When Zen teacher Nancy Mujo Baker first encountered the Zen precepts, they were presented to her as a list of rules and regulations: Do not kill, Do not lie, and so forth. But when she started teaching a class on the precepts at her sangha, she began to see them as expressions of enlightened reality. Inspired by the commentaries of 13th-century Zen priest Eihei Dogen, Baker believes that working with the precepts can be a way of revealing our inherent buddhahood. In her new book, Opening to Oneness: A Practical and Philosophical Guide to the Zen Precepts, Baker offers practical exercises for compassionately acknowledging the liar, stealer, and killer within each of us. 

In a recent episode of Tricycle Talks, Baker spoke with Tricycle’s editor-in-chief, James Shaheen, about Dogen’s commentary on the precepts, the importance of getting to know our anger, and how we can cultivate compassion for the parts of ourselves we tend to reject. Read an excerpt from their conversation, and then listen to the full episode.

It can be easy to think of the precepts as a list of ethical norms or rules, but you write that they’re actually expressions of enlightened reality. Can you say more about this distinction? As I was writing this book, I was undergoing a deep inquiry into Dogen, who’s very difficult to understand. The precepts that come down to us from Dogen are presented not as “Don’t steal, don’t lie” but as non-stealing and non-lying. That was a mystery to me. I wrote the book to explain how the precepts get to the place of non-lying and non-stealing where they are expressed naturally without any sense of separation. That’s really what the book is about: learning to acknowledge the killer, the liar, the stealer in each of us so that we can arrive at that place of a precept being expressed naturally.

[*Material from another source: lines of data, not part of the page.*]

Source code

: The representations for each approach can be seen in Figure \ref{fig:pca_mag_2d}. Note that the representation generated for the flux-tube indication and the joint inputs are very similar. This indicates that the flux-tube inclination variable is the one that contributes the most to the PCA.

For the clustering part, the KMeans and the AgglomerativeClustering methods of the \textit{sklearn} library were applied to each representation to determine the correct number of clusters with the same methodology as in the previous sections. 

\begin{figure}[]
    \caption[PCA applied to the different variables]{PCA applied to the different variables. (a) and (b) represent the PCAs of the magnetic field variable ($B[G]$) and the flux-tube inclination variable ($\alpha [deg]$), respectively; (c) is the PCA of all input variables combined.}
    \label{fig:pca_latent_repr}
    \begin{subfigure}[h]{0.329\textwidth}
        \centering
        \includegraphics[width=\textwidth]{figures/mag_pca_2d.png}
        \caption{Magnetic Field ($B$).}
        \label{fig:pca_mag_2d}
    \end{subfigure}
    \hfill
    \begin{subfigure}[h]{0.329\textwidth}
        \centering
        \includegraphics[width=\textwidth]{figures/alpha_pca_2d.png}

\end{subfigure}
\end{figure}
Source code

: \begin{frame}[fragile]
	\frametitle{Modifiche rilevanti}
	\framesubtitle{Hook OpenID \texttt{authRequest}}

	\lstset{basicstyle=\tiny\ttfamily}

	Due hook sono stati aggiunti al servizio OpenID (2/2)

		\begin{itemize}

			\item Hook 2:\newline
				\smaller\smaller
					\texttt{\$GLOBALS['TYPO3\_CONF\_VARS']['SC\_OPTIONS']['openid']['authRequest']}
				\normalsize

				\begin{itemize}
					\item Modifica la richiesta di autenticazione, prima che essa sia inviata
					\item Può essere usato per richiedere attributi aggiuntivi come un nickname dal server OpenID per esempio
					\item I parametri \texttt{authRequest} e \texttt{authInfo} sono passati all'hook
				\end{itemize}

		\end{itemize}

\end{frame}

How does this affect our practice with the precepts? Enlightenment is not a once-and-for-all state. Dogen says, “There are bodhisattvas who have become buddhas millions and millions of times.” Becoming a buddha is that moment of nonduality when the precept completely arises naturally. But in the next moment, in a different context, I may have to be making a choice. I may have to be conscious: “Well, I have a tendency to steal attention, so I’m going to bite my tongue here. I’m going to practice some kind of restraint.” The more that we can acknowledge, welcome, befriend, and even love those parts of ourselves that we would rather hide or deny, the more we’ve undone the opposition between stealing and not stealing. They are no longer these separate, clunky objects. That allows for the arising of a precept naturally and spontaneously.

“When we hide things from ourselves and from others, a lot of our energy goes into hiding and not into living.”

Can you say more about the risks of hiding these rejected parts of ourselves? I think anything we hide involves cloaking ourselves in something heavy that will succeed in hiding. The inner work is always uncovering [these parts], opening to them, and bringing them out of hiding. At the end of each chapter in the book, I share exercises for people to do with each other. To bring something out of hiding just for myself isn’t enough—I have to be able to do it in the presence of others, which can be scary. I work with a small sangha, and they have had experiences of being one with each other, moments of total non-separation, in the middle of doing these exercises. You start learning what it is to listen. Zen says everything preaches the dharma, so we need to learn to listen to reality. It’s interesting to see the love that comes from that. All of our efforts to hide and judge are these sharp edges, and the openness, softness, and freedom of the discovery of love here is amazing.

Along those lines, you write that our job in working with the precepts is to “learn who we are as killers in a compassionate way.” Can you say more about the process of exploring how we fail to live up to the precepts? [The process] is exploring it with particulars, namely, with particular precepts, particular contexts, and particular people. Let’s say I have a tendency to lie, and I’m aware of it. It doesn’t have to be major things, it can be little tiny things that I lie about to protect myself or to get something. This is where the practice comes in of acknowledging, welcoming, and getting to know my lying and discovering that it’s not going to kill me to share that experience with somebody else—it can actually be liberating. Plato once said that the most miserable of men is the tyrant, who always has to be on guard. That’s what happens to us when we hide things from ourselves and from others: a lot of our energy goes into hiding and not into living.